A home can feel like a beloved member of your family. After all, it’s the haven you return to after a difficult day, kicking off your shoes and breathing a sigh of relief. Even if you want to move, saying goodbye isn’t easy. Here are some ways to make it easier to let go.
1. Make a photo album
If you’ve staged the house for sale, it’s never looked better. The paint is fresh, the clutter is gone, and all the annoying broken things you’ve lived with for so long have finally been fixed. That’s part of what makes it so hard to say goodbye: It’s your familiar house, but the equally familiar imperfections have been scrubbed away.
Take thorough pictures before you stage and after, so you can remember what it was like when it was full of your stuff and also what it was like when it was cleaned up. Don’t rely on your real estate agent’s photos — they may be taken down when the house sells, and they won’t necessarily document your favorite parts of the house.
2. Take a piece of it with you
Unless you specifically say so in the agreement of sale, you can’t take things like hardware, light fixtures, or garden plants.
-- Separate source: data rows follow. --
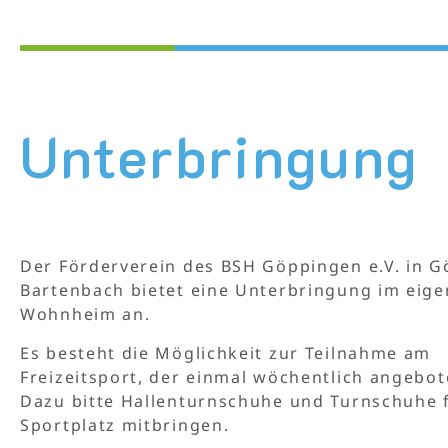
Unterbringung
Der Förderverein des BSH Göppingen e.V. in 
Bartenbach bietet eine Unterbringung im eig
Wohnheim an.
Es besteht die Möglichkeit zur Teilnahme am
Freizeitsport, der einmal wöchentlich angebot
Dazu bitte Hallenturnschuhe und Turnschuhe 
Sportplatz mitbringen.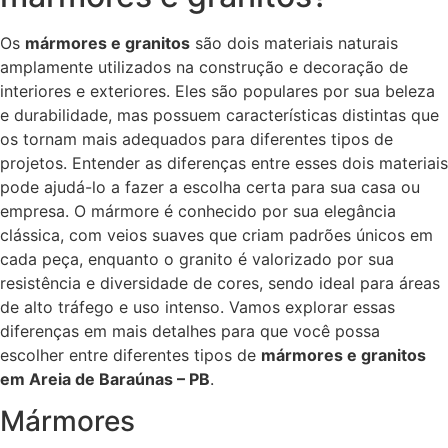
Os
mármores e granitos
são dois materiais naturais
amplamente utilizados na construção e decoração de
interiores e exteriores. Eles são populares por sua beleza
e durabilidade, mas possuem características distintas que
os tornam mais adequados para diferentes tipos de
projetos. Entender as diferenças entre esses dois materiais
pode ajudá-lo a fazer a escolha certa para sua casa ou
empresa. O mármore é conhecido por sua elegância
clássica, com veios suaves que criam padrões únicos em
cada peça, enquanto o granito é valorizado por sua
resistência e diversidade de cores, sendo ideal para áreas
de alto tráfego e uso intenso. Vamos explorar essas
diferenças em mais detalhes para que você possa
escolher entre diferentes tipos de
mármores e granitos
em Areia de Baraúnas – PB
.
Mármores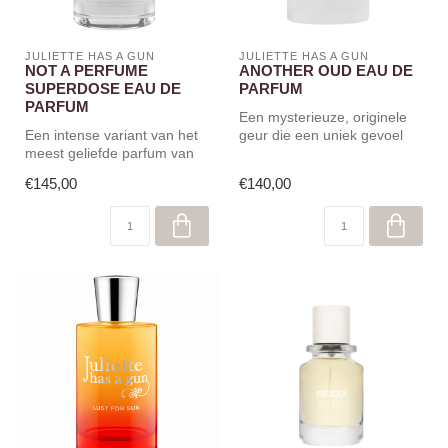
JULIETTE HAS A GUN
JULIETTE HAS A GUN
NOT A PERFUME
ANOTHER OUD EAU DE
SUPERDOSE EAU DE
PARFUM
PARFUM
Een mysterieuze, originele
Een intense variant van het
geur die een uniek gevoel
meest geliefde parfum van
geeft.
het merk.
€145,00
€140,00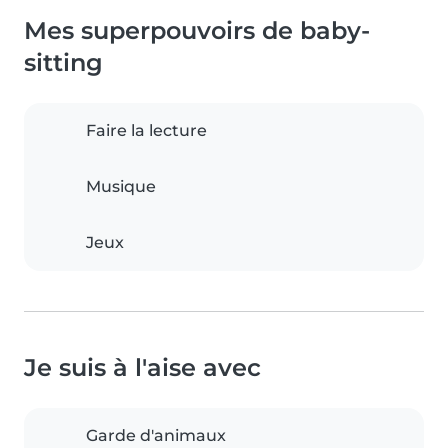
Mes superpouvoirs de baby-
sitting
Faire la lecture
Musique
Jeux
Je suis à l'aise avec
Garde d'animaux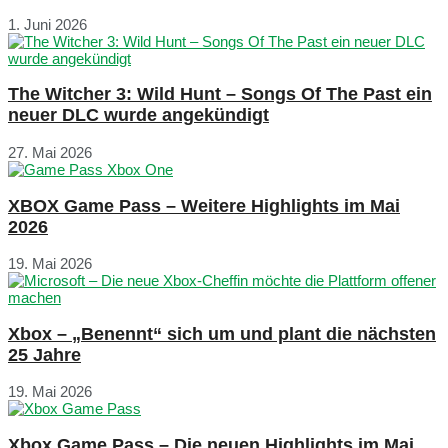
1. Juni 2026
The Witcher 3: Wild Hunt – Songs Of The Past ein
neuer DLC wurde angekündigt
27. Mai 2026
XBOX Game Pass – Weitere Highlights im Mai
2026
19. Mai 2026
Xbox – „Benennt“ sich um und plant die nächsten
25 Jahre
19. Mai 2026
Xbox Game Pass – Die neuen Highlights im Mai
But you can take cuttings — many plants root easily in a jar of water and can be transplanted to the garden at your new house. If that’s not practical, press leaves from your garden in a scrapbook. If you can’t live without the midcentury modern light fixture on the second-floor landing, replace it with a new one before you put the house on the market or specify that it’s not for sale along with the rest of the house.
3. Focus on what’s next
You have good reasons for putting your home on the market. Maybe you need to move to a less expensive home. Maybe a job change is causing you to leave the area. Maybe you need more space. If you’re grieving, revisiting the positive aspects of the change will help. Make a list about what is going to be better about your life after you move and think about how you can make your new home just as wonderful as the one you’re leaving.
4. Keep your neighborhood friends
If you’ll miss the neighbors, exchange phone numbers or ask them if they’d like to connect on social networks. You may have lived side by side for years, chatting frequently without even needing to exchange phone numbers. Your friendship will change when you’re no longer living in the neighborhood, but it doesn’t have to be over.
5. Throw a party
It’s easier to be sad when you’re alone, so throw one last party to commemorate your time in the house, or schedule a housewarming party not long after you move into your new place. There’s nothing wrong with a little nostalgia, but making new happy memories will take the sting out of a painful transition.